= YOUR TASK =
Leave out the pictures and repeat every record exactly.

= MATERIAL FOR THIS TASK =
▬▬▬▬▬▬▬▬▬▬

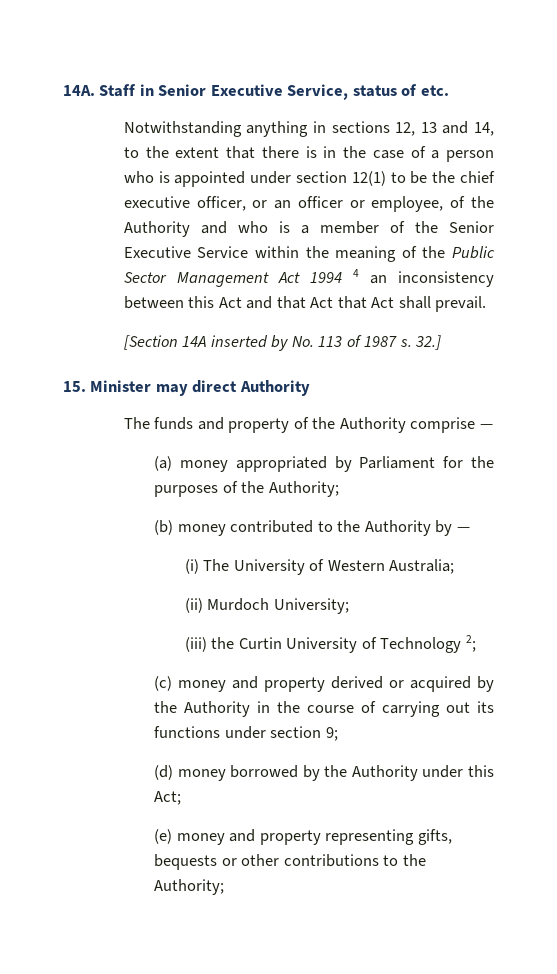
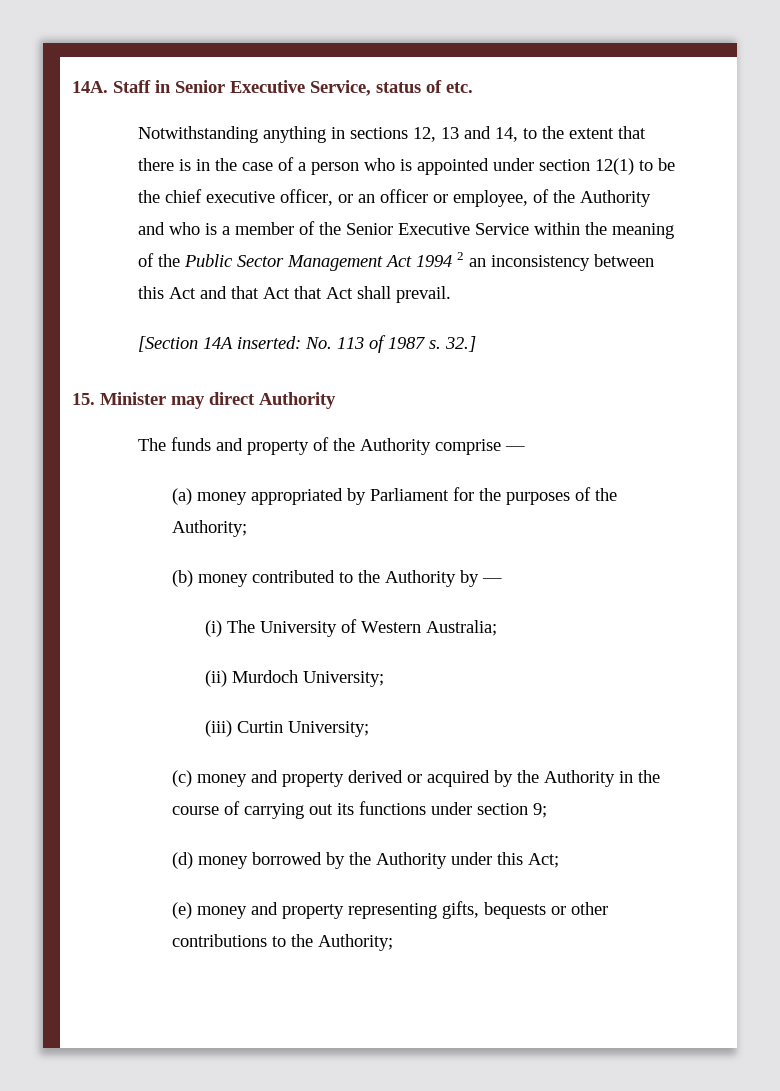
[352,269,359,277] 4 -> [457,252,465,260] 2
[210,335,289,351] inserted by -> [237,336,302,349] inserted:
[211,635,476,653] the Curtin University of Technology 2; -> [236,721,369,737] Curtin University;

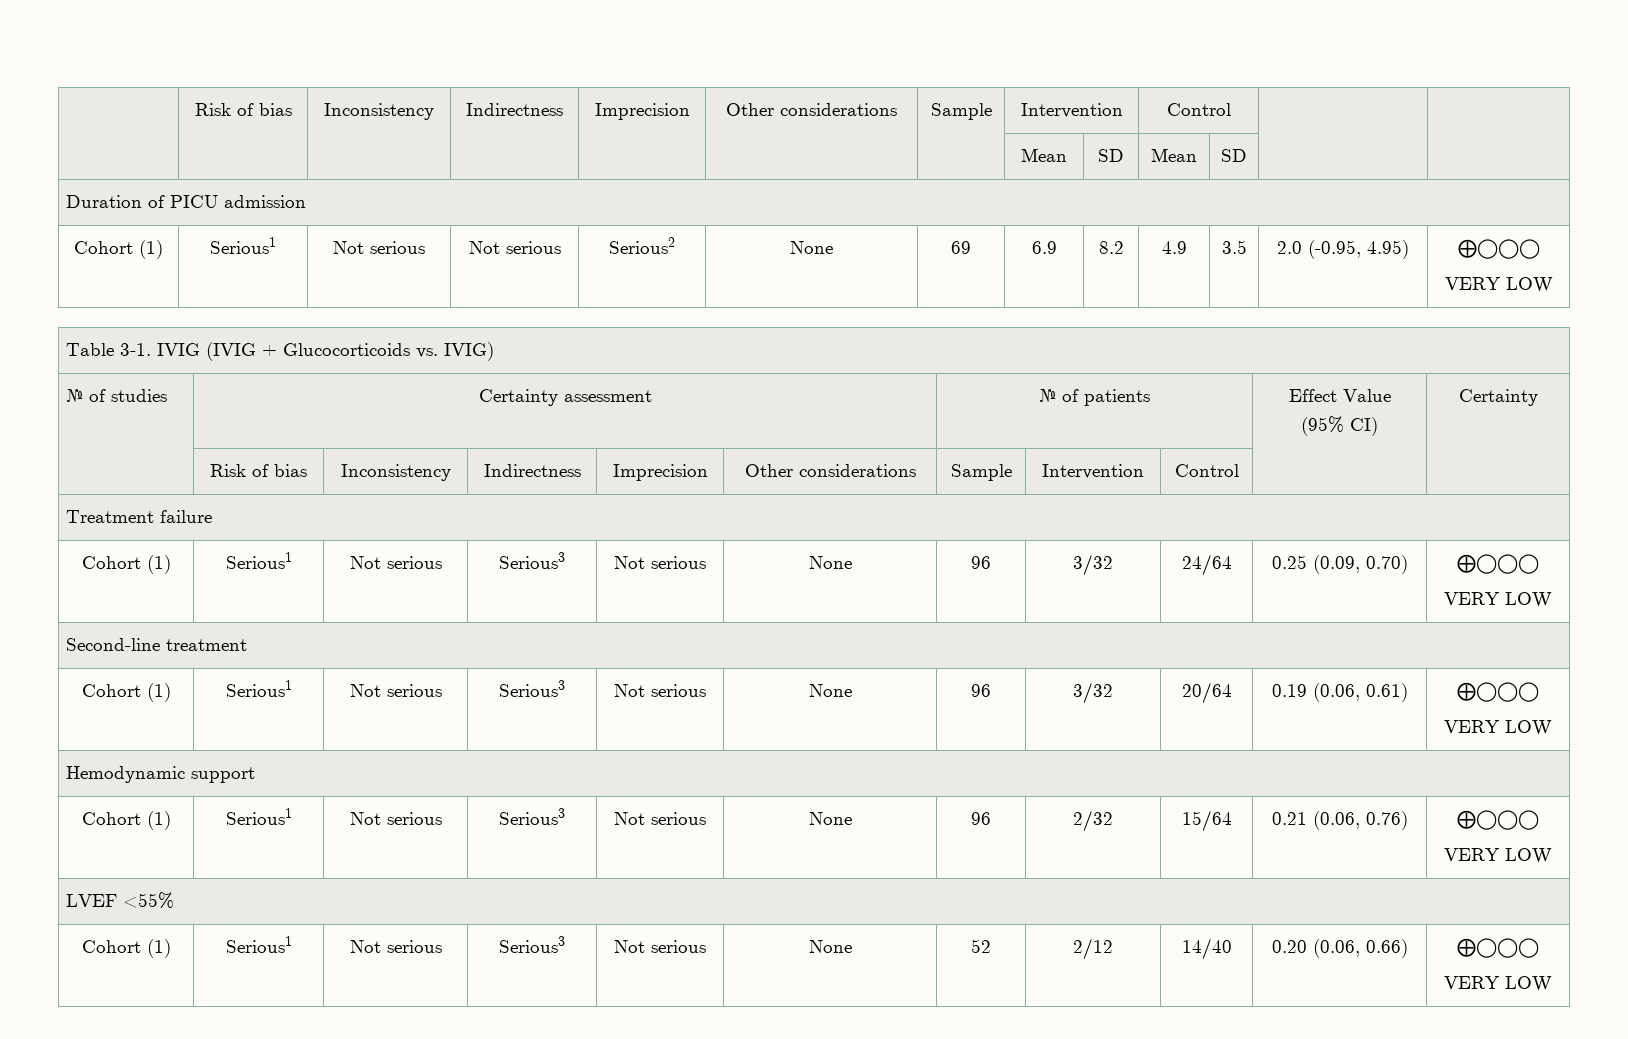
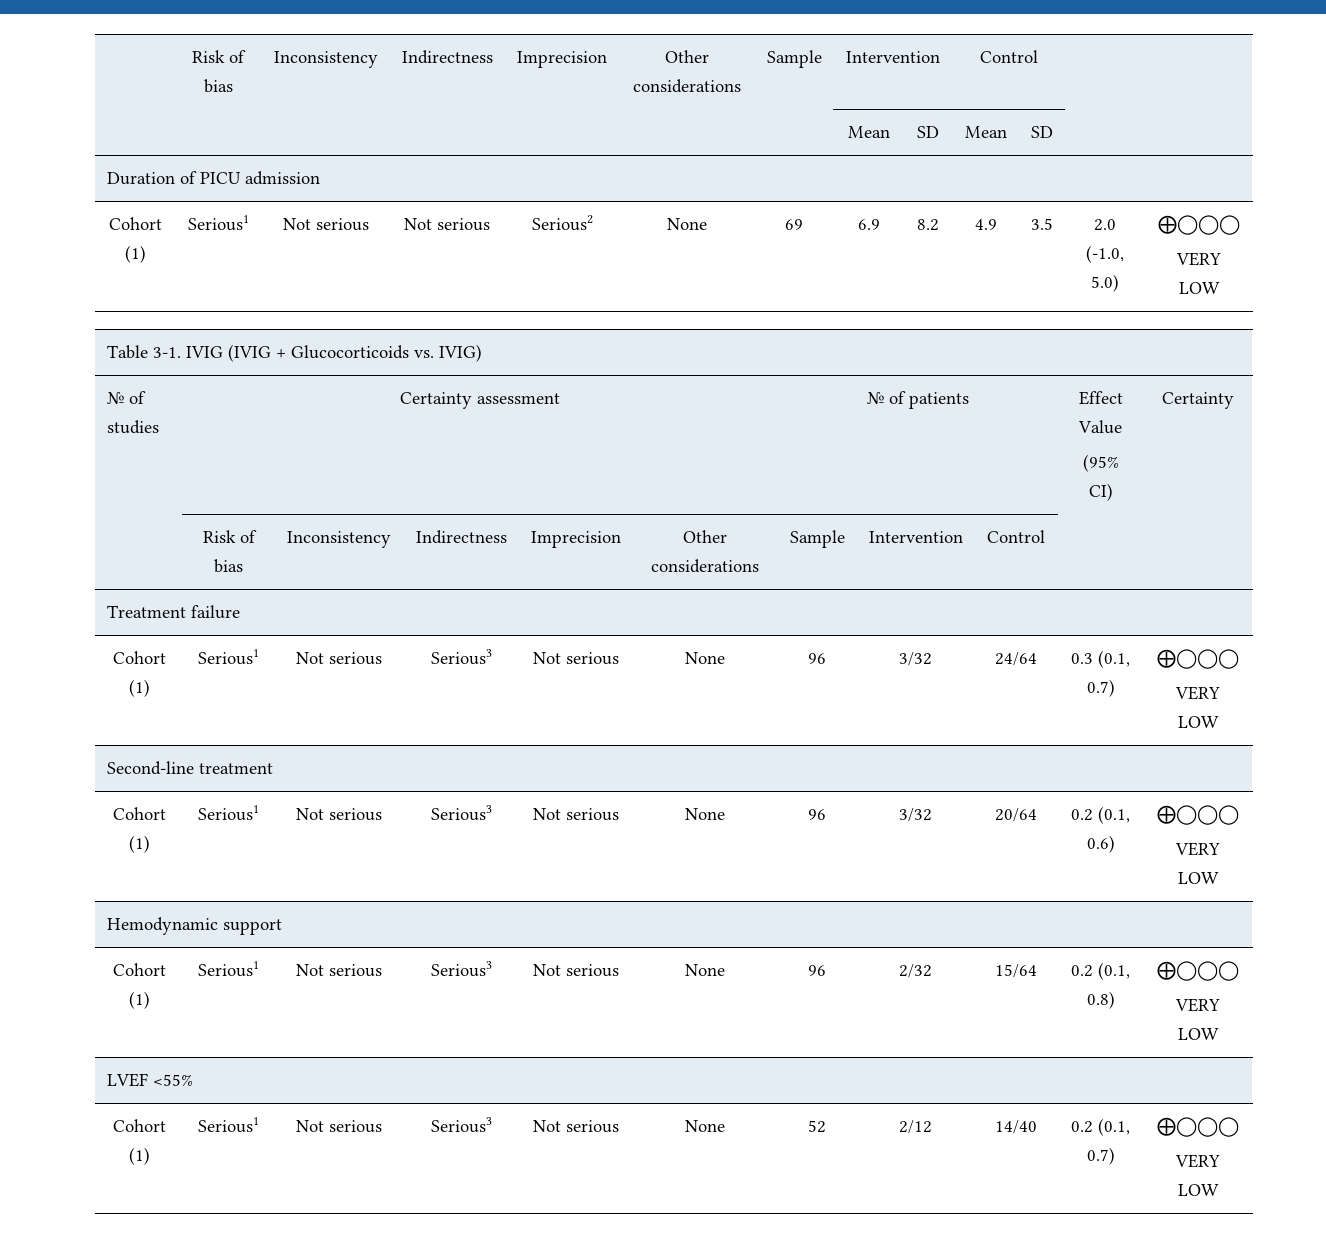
[1308,240,1409,259] (-0.95, 4.95) -> [1086,245,1124,263] [1091,274,1119,292] (-1.0, 5.0)
[1271,555,1408,574] 0.25 (0.09, 0.70) -> [1071,650,1130,668] [1086,679,1115,697] 0.3 (0.1, 0.7)
[1271,683,1408,702] 0.19 (0.06, 0.61) -> [1071,806,1130,824] [1086,835,1115,853] 0.2 (0.1, 0.6)
[1271,811,1408,830] 0.21 (0.06, 0.76) -> [1071,962,1130,980] [1086,991,1115,1009] 0.2 (0.1, 0.8)
[1271,939,1408,958] 0.20 (0.06, 0.66) -> [1071,1118,1130,1136] [1086,1147,1115,1165] 0.2 (0.1, 0.7)

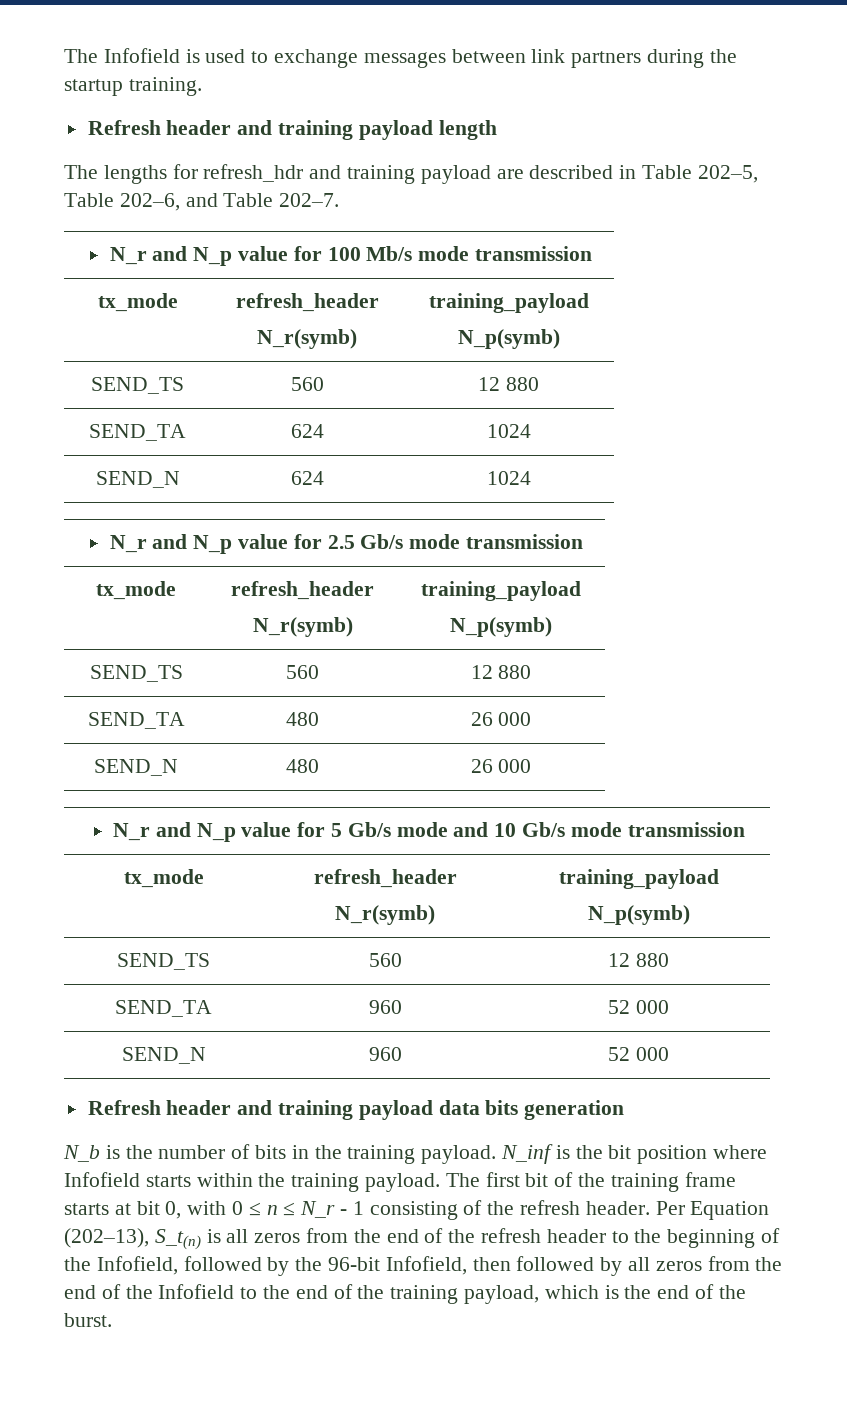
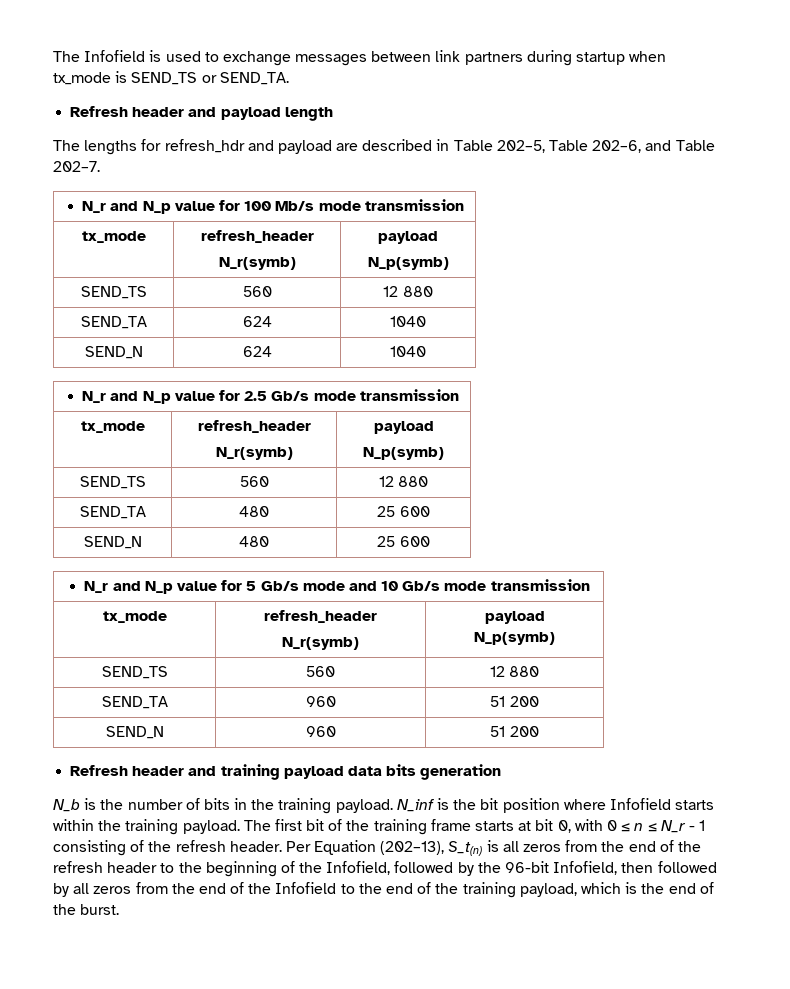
[709,49,737,63] [64,77,202,96] [87,120,354,140] the startup training. // Refresh header and training -> [576,51,667,65] [53,71,289,85] [70,106,217,117] startup when tx_mode is SEND_TS or SEND_TA. // Refresh header and
[347,165,416,184] training -> (274, 145) none
[428,293,589,313] training_payload -> [377,231,438,244] payload
[486,424,531,438] 1024 -> [389,316,426,327] 1040
[486,471,531,485] 1024 -> [389,346,426,357] 1040
[421,581,581,601] training_payload -> [373,421,434,434] payload
[470,712,532,726] 26 000 -> [377,506,430,517] 25 600
[470,759,532,773] 26 000 -> [377,536,430,547] 25 600
[558,869,719,889] training_payload -> [484,611,545,624] payload
[608,1000,669,1014] 52 000 -> [490,696,539,707] 51 200
[608,1047,669,1061] 52 000 -> [490,726,539,737] 51 200

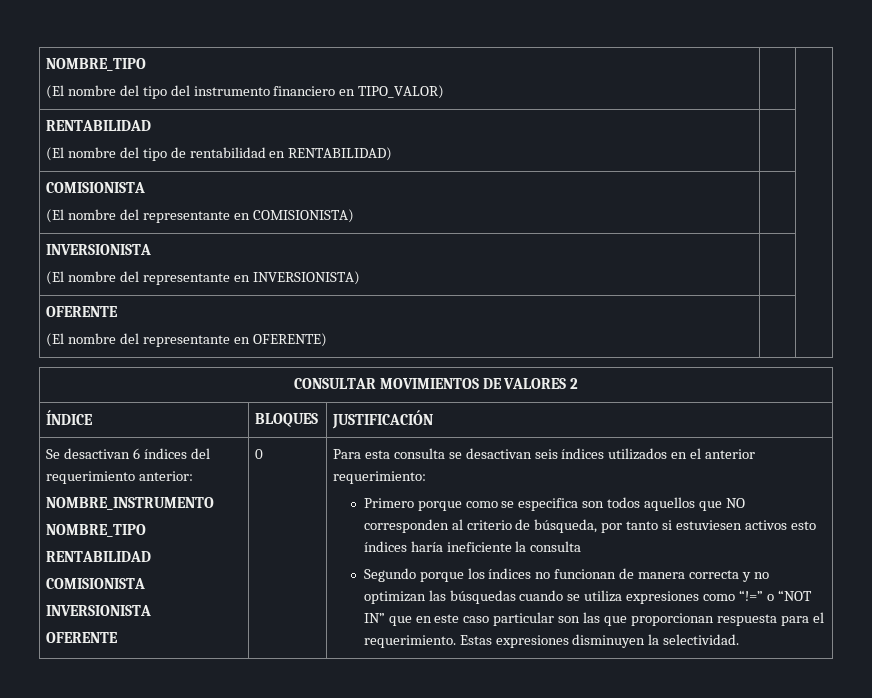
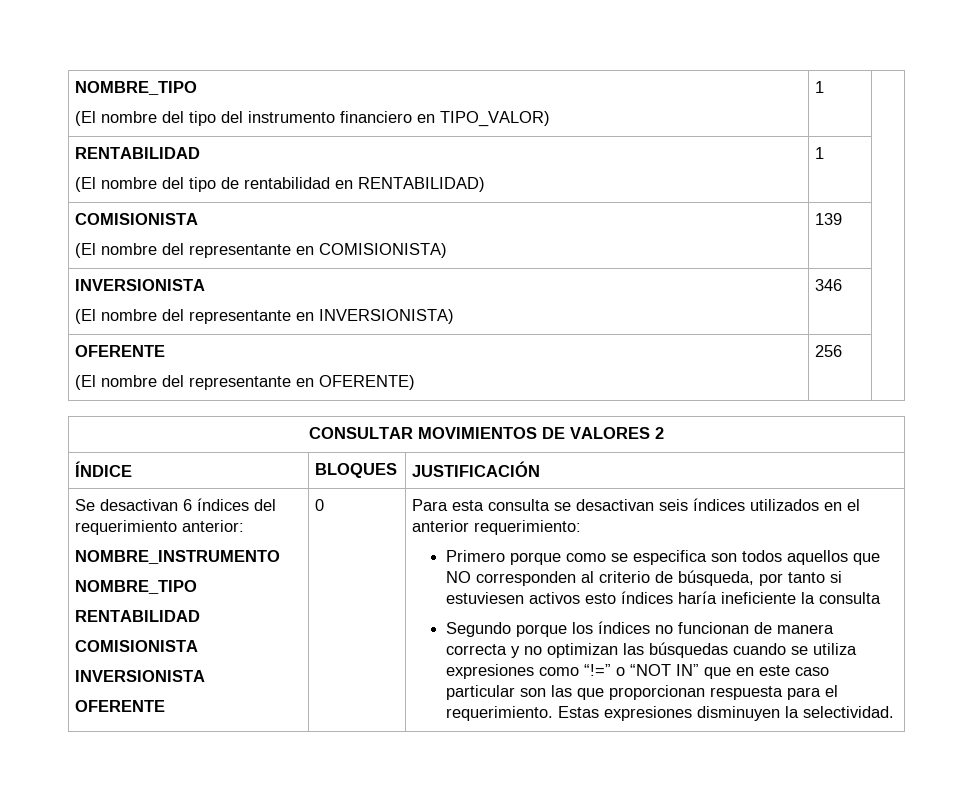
(445, 92) none -> [814,81,824,93] 1
(393, 154) none -> [814,147,824,159] 1
(354, 216) none -> [814,213,842,225] 139
(360, 278) none -> [814,279,842,291] 346
(327, 340) none -> [814,345,842,357] 256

▬▬▬▬▬▬▬▬▬▬

= RESULT =
[352,269,359,277] 4 -> [457,252,465,260] 2
[210,335,289,351] inserted by -> [237,336,302,349] inserted:
[211,635,476,653] the Curtin University of Technology 2; -> [236,721,369,737] Curtin University;

[1308,240,1409,259] (-0.95, 4.95) -> [1086,245,1124,263] [1091,274,1119,292] (-1.0, 5.0)
[1271,555,1408,574] 0.25 (0.09, 0.70) -> [1071,650,1130,668] [1086,679,1115,697] 0.3 (0.1, 0.7)
[1271,683,1408,702] 0.19 (0.06, 0.61) -> [1071,806,1130,824] [1086,835,1115,853] 0.2 (0.1, 0.6)
[1271,811,1408,830] 0.21 (0.06, 0.76) -> [1071,962,1130,980] [1086,991,1115,1009] 0.2 (0.1, 0.8)
[1271,939,1408,958] 0.20 (0.06, 0.66) -> [1071,1118,1130,1136] [1086,1147,1115,1165] 0.2 (0.1, 0.7)

[709,49,737,63] [64,77,202,96] [87,120,354,140] the startup training. // Refresh header and training -> [576,51,667,65] [53,71,289,85] [70,106,217,117] startup when tx_mode is SEND_TS or SEND_TA. // Refresh header and
[347,165,416,184] training -> (274, 145) none
[428,293,589,313] training_payload -> [377,231,438,244] payload
[486,424,531,438] 1024 -> [389,316,426,327] 1040
[486,471,531,485] 1024 -> [389,346,426,357] 1040
[421,581,581,601] training_payload -> [373,421,434,434] payload
[470,712,532,726] 26 000 -> [377,506,430,517] 25 600
[470,759,532,773] 26 000 -> [377,536,430,547] 25 600
[558,869,719,889] training_payload -> [484,611,545,624] payload
[608,1000,669,1014] 52 000 -> [490,696,539,707] 51 200
[608,1047,669,1061] 52 000 -> [490,726,539,737] 51 200

(445, 92) none -> [814,81,824,93] 1
(393, 154) none -> [814,147,824,159] 1
(354, 216) none -> [814,213,842,225] 139
(360, 278) none -> [814,279,842,291] 346
(327, 340) none -> [814,345,842,357] 256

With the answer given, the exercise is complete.